Is it right that there is no similar mechanism within the family justice system? If an expert is not regulated for example, there is no way of holding them to account for any potential misconduct.

A parent may have been unrepresented when they agreed to the instruction of a particular expert. These expert reports can be the basis for high stakes decisions that children should leave home or move from one parent to another. An inter-disciplinary and policy level consideration of this issue may be needed.

This limited ability to challenge experts once instructed reinforces the need for all parties to undertake in-depth vetting of experts before they are chosen and instructed, with greater awareness of what they are looking for in terms of registration with particular bodies, qualifications and experience.

Transparency

This hearing was attended by a freelance journalist, Ms Hannah Summers, and Mr Brian Farmer from the Press Association. Ms Summers sought permission to have access to the skeleton arguments of the parties and wanted to report on the issues in the case, in particular the issues relating to the appointment of expert witnesses in cases where parental alienation is raised (including in particular, the identity of the expert and names of the therapists involved). Guidance states that expert witnesses should be named unless there are compelling reasons why they should not.

In October 2021, Mr Farmer was blocked from naming an expert, X, who was replaced after a mother complained about their qualifications. Mr Farmer argued that publication of X's name was in the public interest. He said parents had a right to know the decision that was made in this case, and if a parent has concerns about this expert, they ought to be able to read about this decision. He said most parents assume that all experts are regulated and would be surprised to learn they are not.

The Judge determined that the expert could be named in this judgment. It is clearly important that the correctly qualified expert is identified and instructed in parental alienation cases and greater transparency in respect of expert instruction will make it easier for parties to make informed and appropriate decisions when choosing an expert.

Postscript

The mother's appeal was heard by Sir Andrew McFarlane, the President of the Family Division of the High Court of England and Wales. Barbara Mills KC, representing an intervenor in the case, submitted that the Family Court should not ordinarily permit the instruction of 'experts who purport to be 'experts in alienation'' in cases relating to decisions around child welfare, on the basis that such experts display a 'confirmatory bias and an unhelpfully narrow lens, which is likely to render them unsuitable for conducting, in an open-minded way, a psychological assessment of the family'. Mills KC said Melanie Gill was 'neither regulated nor chartered'. The mother's barrister, argued that Gill, as an unregulated psychologist, is a 'risk to the public' and that psychologists are regulated to protect the public. Court appointed experts occupy a 'powerful space', asserting that Gill's report led to life-changing decisions for the children who now live with their father.

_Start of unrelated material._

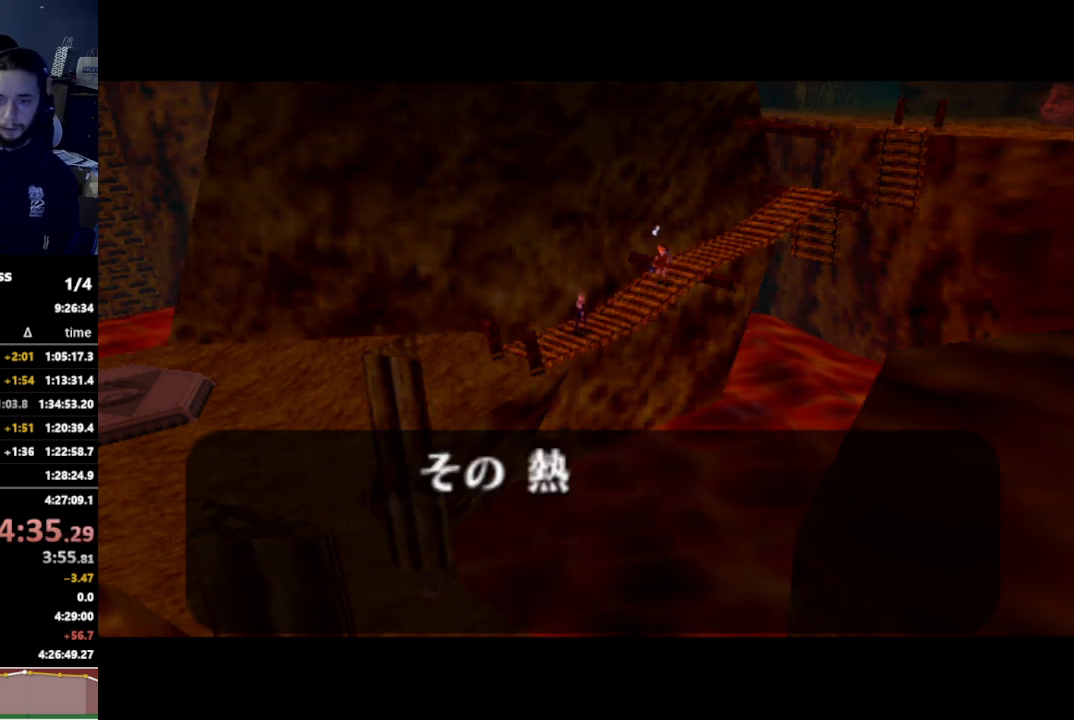
{"buttons": [], "left_stick": "center", "right_stick": "center", "events": []}
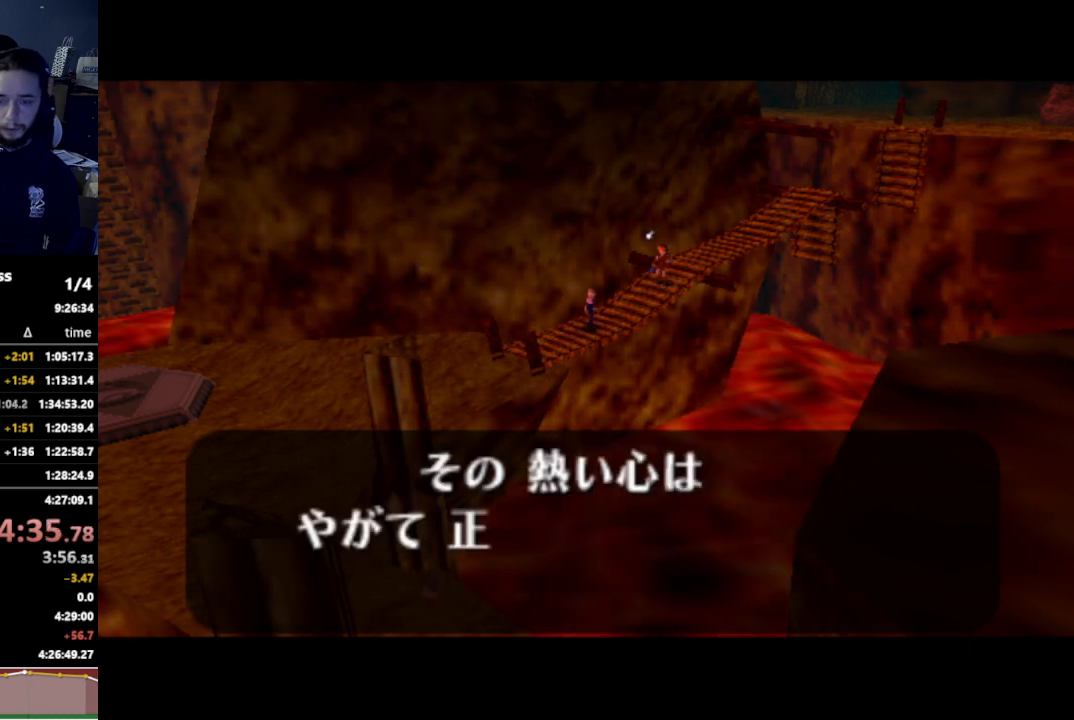
{"buttons": [], "left_stick": "center", "right_stick": "center", "events": []}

It was argued on behalf of Gill, that she was an 'expert' and did not need to be 'regulated' to advise the court in the way that she did. Parliament could have legislated to prohibit the instruction of non-regulated psychologists, but it has not done so. He submitted that strict rules on regulation would only further reduce the 'very small' pool of experts willing to assist in high conflict private law cases, with fewer experts exacerbating the already severe delays.

The appeal on the substantive issue was dismissed. The President said HHJ Davies' findings were not based solely on Gill's report, but also on her view of the totality of the evidence, including the mother's evidence. The President indicated that the forthcoming judgement will 'look at the bigger picture' and offer further guidance on the instruction of court-appointed experts. The President encouraged 'taking more time at an earlier stage' to select an expert with 'eyes wide open', emphasising the value of vigorously vetting experts before instruction to avoid such a situation.

The judgment will be handed down at a later date.